10 Times Star Trek: The Next Generation Went Woke
5. Gender Reveal
"Congratulations, Data. It's a girl," declares Deanna Troi as Data's child is descended down from the laboratory alcove in The Offspring. The episode has quite rightly been praised for its stance on gender identity in that Data allows his child to choose their own gender and appearance rather than choosing for them — a radical statement for television in the early 1990s. To frame that within the context of this article, that might be the most 'woke' thing on this list. The episode also invites, I feel, another queer reading entirely.
"That is why you must choose a gender, Lal, to complete your appearance," Data replies to Lal when they say they are "inadequate" because they are "gender neuter," or what might now be considered agender, gender non-binary, or genderqueer. Data's "you must choose" is, in fact, a warning that the parameters for the android's decision are strictly pre-defined such that Lal will be reinscribed back into the matrix of heterosexuality and gender-normativity. Lal was never given the option to remain non-binary.
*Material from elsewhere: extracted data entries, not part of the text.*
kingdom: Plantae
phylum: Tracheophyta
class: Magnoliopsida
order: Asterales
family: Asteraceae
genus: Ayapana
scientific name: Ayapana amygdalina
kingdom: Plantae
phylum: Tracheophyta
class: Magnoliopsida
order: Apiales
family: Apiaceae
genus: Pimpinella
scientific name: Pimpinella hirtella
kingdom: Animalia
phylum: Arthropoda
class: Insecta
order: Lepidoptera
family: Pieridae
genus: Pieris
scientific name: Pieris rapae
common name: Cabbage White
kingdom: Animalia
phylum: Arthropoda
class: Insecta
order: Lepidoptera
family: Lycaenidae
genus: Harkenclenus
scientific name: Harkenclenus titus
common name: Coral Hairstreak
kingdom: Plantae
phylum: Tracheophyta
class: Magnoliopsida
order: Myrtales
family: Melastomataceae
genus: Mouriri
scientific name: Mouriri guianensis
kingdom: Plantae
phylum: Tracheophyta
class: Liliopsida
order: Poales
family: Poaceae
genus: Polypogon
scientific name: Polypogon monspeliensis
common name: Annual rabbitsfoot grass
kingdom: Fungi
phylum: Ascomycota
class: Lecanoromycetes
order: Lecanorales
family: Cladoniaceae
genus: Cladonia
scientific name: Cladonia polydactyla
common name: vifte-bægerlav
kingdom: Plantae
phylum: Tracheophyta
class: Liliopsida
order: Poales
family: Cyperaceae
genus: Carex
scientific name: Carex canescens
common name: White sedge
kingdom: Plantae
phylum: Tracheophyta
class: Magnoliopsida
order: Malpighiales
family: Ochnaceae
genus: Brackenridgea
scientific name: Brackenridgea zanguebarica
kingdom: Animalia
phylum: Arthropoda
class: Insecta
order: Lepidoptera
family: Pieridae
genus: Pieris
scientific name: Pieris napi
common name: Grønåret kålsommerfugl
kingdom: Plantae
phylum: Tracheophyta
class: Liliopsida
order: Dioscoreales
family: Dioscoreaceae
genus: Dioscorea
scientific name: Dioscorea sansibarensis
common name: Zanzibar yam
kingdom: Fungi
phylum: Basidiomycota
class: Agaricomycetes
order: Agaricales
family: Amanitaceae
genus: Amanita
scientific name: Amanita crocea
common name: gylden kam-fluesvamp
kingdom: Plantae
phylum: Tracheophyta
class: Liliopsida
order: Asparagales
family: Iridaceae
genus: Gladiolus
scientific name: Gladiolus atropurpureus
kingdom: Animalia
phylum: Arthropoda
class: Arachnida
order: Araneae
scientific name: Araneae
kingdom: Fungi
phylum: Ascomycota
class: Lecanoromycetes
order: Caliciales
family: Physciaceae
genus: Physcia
Like contemporary gender reveal parties in the real world — blue or pink, boy or girl — Lal's unveiling in the lab re-concretises their identity in line with the gender binary. Lal must now exist in the permanent state of 'human female,' in Troi's earlier words, "for [her] lifetime," reiterated and re-enacted by "it's a girl" in the performative style of Picard's 'make it so'.
By the end of the episode, we witness the terrible consequences that the imposition of societal gender norms can have.